Data listing →

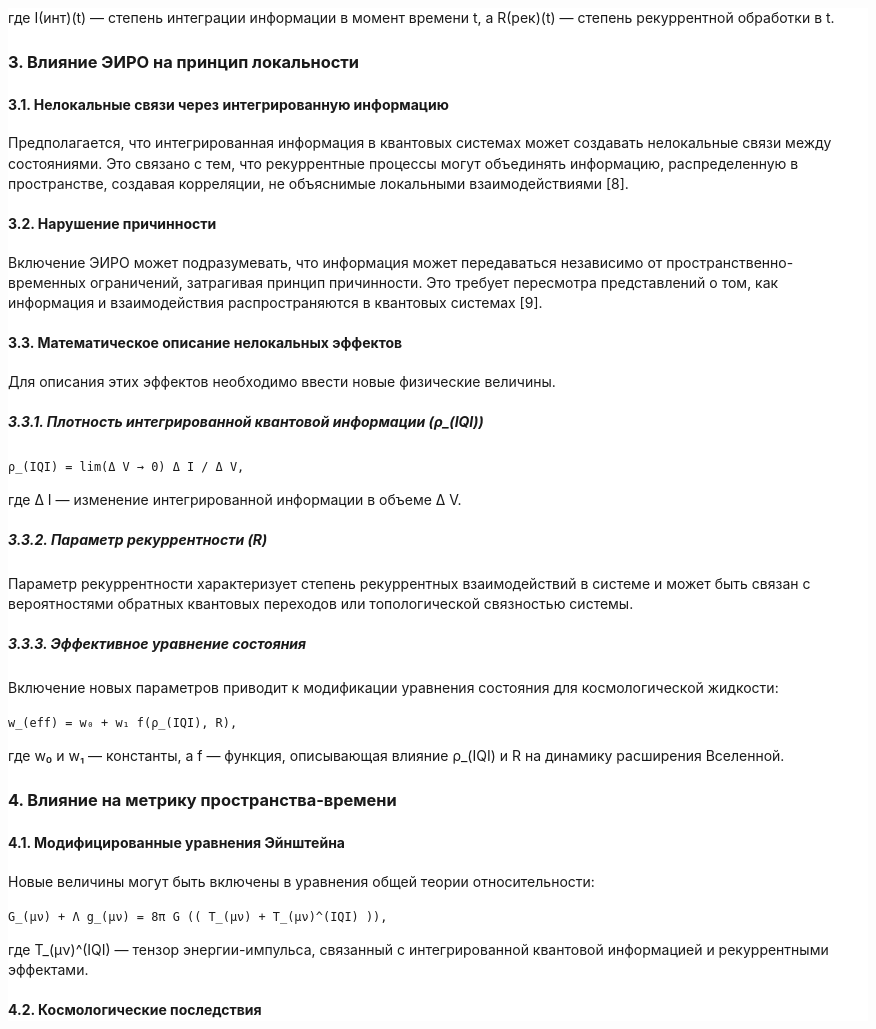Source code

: 
где I(инт)(t) — степень интеграции информации в момент времени t, а R(рек)(t) — степень рекуррентной обработки в t.

### 3. Влияние ЭИРО на принцип локальности

#### 3.1. Нелокальные связи через интегрированную информацию

Предполагается, что интегрированная информация в квантовых системах может создавать нелокальные связи между состояниями. Это связано с тем, что рекуррентные процессы могут объединять информацию, распределенную в пространстве, создавая корреляции, не объяснимые локальными взаимодействиями [8].

#### 3.2. Нарушение причинности

Включение ЭИРО может подразумевать, что информация может передаваться независимо от пространственно-временных ограничений, затрагивая принцип причинности. Это требует пересмотра представлений о том, как информация и взаимодействия распространяются в квантовых системах [9].

#### 3.3. Математическое описание нелокальных эффектов

Для описания этих эффектов необходимо ввести новые физические величины.

##### 3.3.1. Плотность интегрированной квантовой информации (ρ_(IQI))

`ρ_(IQI) = lim(Δ V → 0) Δ I / Δ V,`


где Δ I — изменение интегрированной информации в объеме Δ V.

##### 3.3.2. Параметр рекуррентности (R)

Параметр рекуррентности характеризует степень рекуррентных взаимодействий в системе и может быть связан с вероятностями обратных квантовых переходов или топологической связностью системы.

##### 3.3.3. Эффективное уравнение состояния

Включение новых параметров приводит к модификации уравнения состояния для космологической жидкости:

`w_(eff) = w₀ + w₁ f(ρ_(IQI), R),`


где w₀ и w₁ — константы, а f — функция, описывающая влияние ρ_(IQI) и R на динамику расширения Вселенной.

### 4. Влияние на метрику пространства-времени

#### 4.1. Модифицированные уравнения Эйнштейна

Новые величины могут быть включены в уравнения общей теории относительности:

`G_(μν) + Λ g_(μν) = 8π G (( T_(μν) + T_(μν)^(IQI) )),`


где T_(μν)^(IQI) — тензор энергии-импульса, связанный с интегрированной квантовой информацией и рекуррентными эффектами.

#### 4.2. Космологические последствия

Instruction →
Starting at the line of the listing that contains "Предполагается, что интегрированная" and ending after the line that contains "#### 4.1. Модифицированные", rewrite those lines as a Markdown table with the columns Row and Text. Put the row number under Row and the line itself under Text, and leave out blank lines.

Answer box →
| Row | Text |
|---|---|
| 1 | Предполагается, что интегрированная информация в квантовых системах может создавать нелокальные связи между состояниями. Это связано с тем, что рекуррентные процессы могут объединять информацию, распределенную в пространстве, создавая корреляции, не объяснимые локальными взаимодействиями [8]. |
| 2 | #### 3.2. Нарушение причинности |
| 3 | Включение ЭИРО может подразумевать, что информация может передаваться независимо от пространственно-временных ограничений, затрагивая принцип причинности. Это требует пересмотра представлений о том, как информация и взаимодействия распространяются в квантовых системах [9]. |
| 4 | #### 3.3. Математическое описание нелокальных эффектов |
| 5 | Для описания этих эффектов необходимо ввести новые физические величины. |
| 6 | ##### 3.3.1. Плотность интегрированной квантовой информации (ρ_(IQI)) |
| 7 | `ρ_(IQI) = lim(Δ V → 0) Δ I / Δ V,` |
| 8 | где Δ I — изменение интегрированной информации в объеме Δ V. |
| 9 | ##### 3.3.2. Параметр рекуррентности (R) |
| 10 | Параметр рекуррентности характеризует степень рекуррентных взаимодействий в системе и может быть связан с вероятностями обратных квантовых переходов или топологической связностью системы. |
| 11 | ##### 3.3.3. Эффективное уравнение состояния |
| 12 | Включение новых параметров приводит к модификации уравнения состояния для космологической жидкости: |
| 13 | `w_(eff) = w₀ + w₁ f(ρ_(IQI), R),` |
| 14 | где w₀ и w₁ — константы, а f — функция, описывающая влияние ρ_(IQI) и R на динамику расширения Вселенной. |
| 15 | ### 4. Влияние на метрику пространства-времени |
| 16 | #### 4.1. Модифицированные уравнения Эйнштейна |